Return the lines that run from the beginning of the entries to the line holding "2. Proposed amendments for consideration.", inclusive, and drop the pictures.

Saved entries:
=== Section Start ===

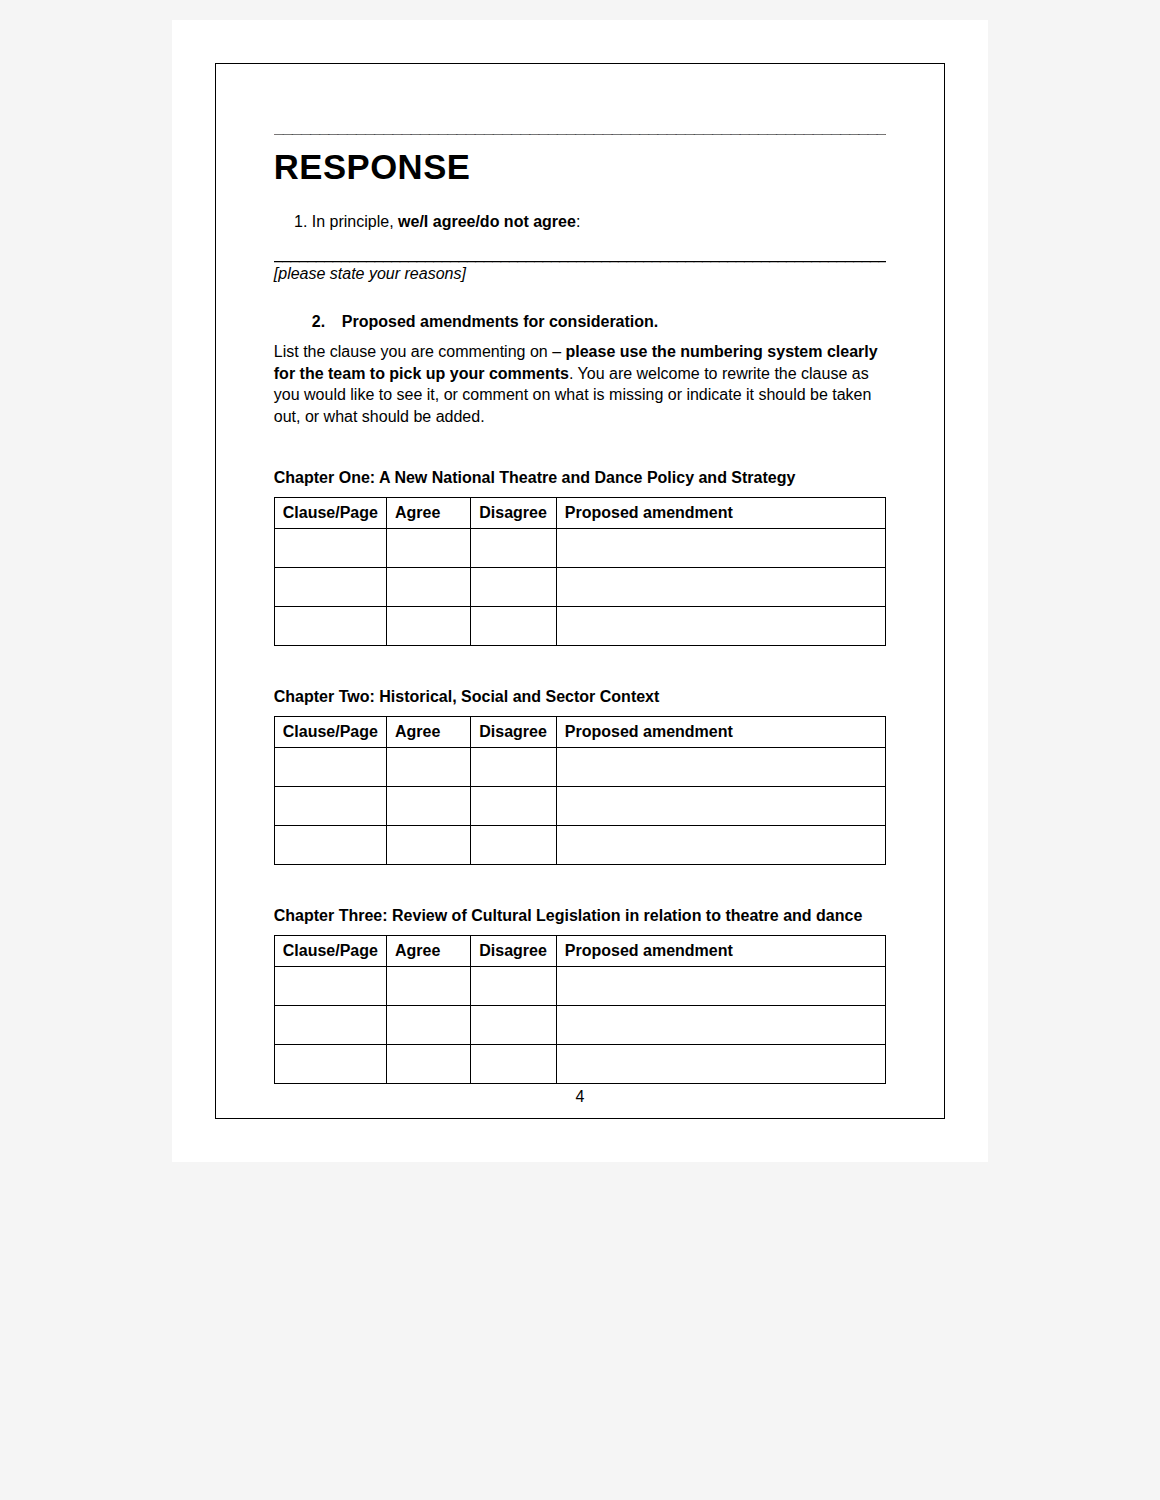_______________________________________________________________________
RESPONSE
In principle, we/I agree/do not agree:
_________________________________________________________________________________
[please state your reasons]
2. Proposed amendments for consideration.
List the clause you are commenting on – please use the numbering system clearly for the team to pick up your comments. You are welcome to rewrite the clause as you would like to see it, or comment on what is missing or indicate it should be taken out, or what should be added.
Chapter One: A New National Theatre and Dance Policy and Strategy
| Clause/Page | Agree | Disagree | Proposed amendment |
| --- | --- | --- | --- |
Chapter Two: Historical, Social and Sector Context
| Clause/Page | Agree | Disagree | Proposed amendment |
| --- | --- | --- | --- |
Chapter Three: Review of Cultural Legislation in relation to theatre and dance
| Clause/Page | Agree | Disagree | Proposed amendment |
| --- | --- | --- | --- |
4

=== Section End ===

FINISHED EXERCISE:
_______________________________________________________________________
RESPONSE
In principle, we/I agree/do not agree:
_________________________________________________________________________________
[please state your reasons]
2. Proposed amendments for consideration.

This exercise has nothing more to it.